§ **Directions**:
Copy each line of the records below that mentions the word "NewsletterSection".

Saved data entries
========================================

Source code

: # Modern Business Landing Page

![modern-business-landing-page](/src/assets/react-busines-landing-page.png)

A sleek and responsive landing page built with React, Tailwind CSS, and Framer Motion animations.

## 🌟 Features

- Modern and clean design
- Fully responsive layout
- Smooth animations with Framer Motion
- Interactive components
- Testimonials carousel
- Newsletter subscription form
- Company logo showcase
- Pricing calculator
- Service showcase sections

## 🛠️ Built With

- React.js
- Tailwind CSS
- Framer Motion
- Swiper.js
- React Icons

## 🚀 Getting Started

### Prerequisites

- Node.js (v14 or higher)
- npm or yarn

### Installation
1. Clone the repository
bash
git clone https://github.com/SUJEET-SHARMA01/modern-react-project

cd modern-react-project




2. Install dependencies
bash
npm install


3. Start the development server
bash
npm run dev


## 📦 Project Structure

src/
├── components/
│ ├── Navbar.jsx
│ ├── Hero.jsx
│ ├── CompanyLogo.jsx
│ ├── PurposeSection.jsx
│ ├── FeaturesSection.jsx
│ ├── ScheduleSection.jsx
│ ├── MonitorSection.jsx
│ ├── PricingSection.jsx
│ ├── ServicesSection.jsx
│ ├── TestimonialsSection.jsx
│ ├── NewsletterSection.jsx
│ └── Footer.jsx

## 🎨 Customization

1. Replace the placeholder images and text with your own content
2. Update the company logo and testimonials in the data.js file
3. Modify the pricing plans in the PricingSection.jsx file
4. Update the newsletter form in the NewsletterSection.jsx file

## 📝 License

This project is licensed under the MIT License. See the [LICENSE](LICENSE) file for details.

========================================

§ **Answer box**:
│ ├── NewsletterSection.jsx
4. Update the newsletter form in the NewsletterSection.jsx file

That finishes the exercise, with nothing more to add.